▼

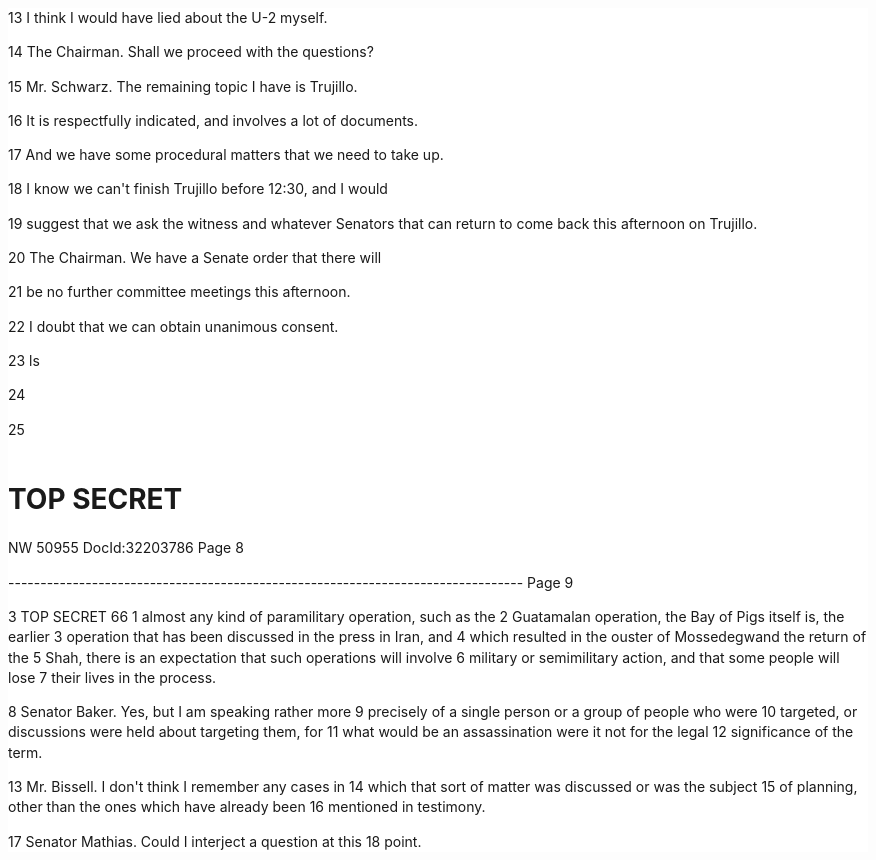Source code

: 13 I think I would have lied about the U-2 myself.

14 The Chairman. Shall we proceed with the questions?

15 Mr. Schwarz. The remaining topic I have is Trujillo.

16 It is respectfully indicated, and involves a lot of documents.

17 And we have some procedural matters that we need to take up.

18 I know we can't finish Trujillo before 12:30, and I would

19 suggest that we ask the witness and whatever Senators that
can return to come back this afternoon on Trujillo.

20 The Chairman. We have a Senate order that there will

21 be no further committee meetings this afternoon.

22 I doubt that we can obtain unanimous consent.

23 ls

24

25

# TOP SECRET

NW 50955 DocId:32203786 Page 8


-------------------------------------------------------------------------------- Page 9

3
TOP SECRET
66
1 almost any kind of paramilitary operation, such as the
2 Guatamalan operation, the Bay of Pigs itself is, the earlier
3 operation that has been discussed in the press in Iran, and
4 which resulted in the ouster of Mossedegwand the return of the
5 Shah, there is an expectation that such operations will involve
6 military or semimilitary action, and that some people will lose
7 their lives in the process.

8 Senator Baker. Yes, but I am speaking rather more
9 precisely of a single person or a group of people who were
10 targeted, or discussions were held about targeting them, for
11 what would be an assassination were it not for the legal
12 significance of the term.

13 Mr. Bissell. I don't think I remember any cases in
14 which that sort of matter was discussed or was the subject
15 of planning, other than the ones which have already been
16 mentioned in testimony.

17 Senator Mathias. Could I interject a question at this
18 point.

▲

Work item: Give back, unchanged, the lines running from the line with "the U-2 myself." to the line with "NW 50955 DocId:32203786 Page 8", both included.

Output:
: 13 I think I would have lied about the U-2 myself.

14 The Chairman. Shall we proceed with the questions?

15 Mr. Schwarz. The remaining topic I have is Trujillo.

16 It is respectfully indicated, and involves a lot of documents.

17 And we have some procedural matters that we need to take up.

18 I know we can't finish Trujillo before 12:30, and I would

19 suggest that we ask the witness and whatever Senators that
can return to come back this afternoon on Trujillo.

20 The Chairman. We have a Senate order that there will

21 be no further committee meetings this afternoon.

22 I doubt that we can obtain unanimous consent.

23 ls

24

25

# TOP SECRET

NW 50955 DocId:32203786 Page 8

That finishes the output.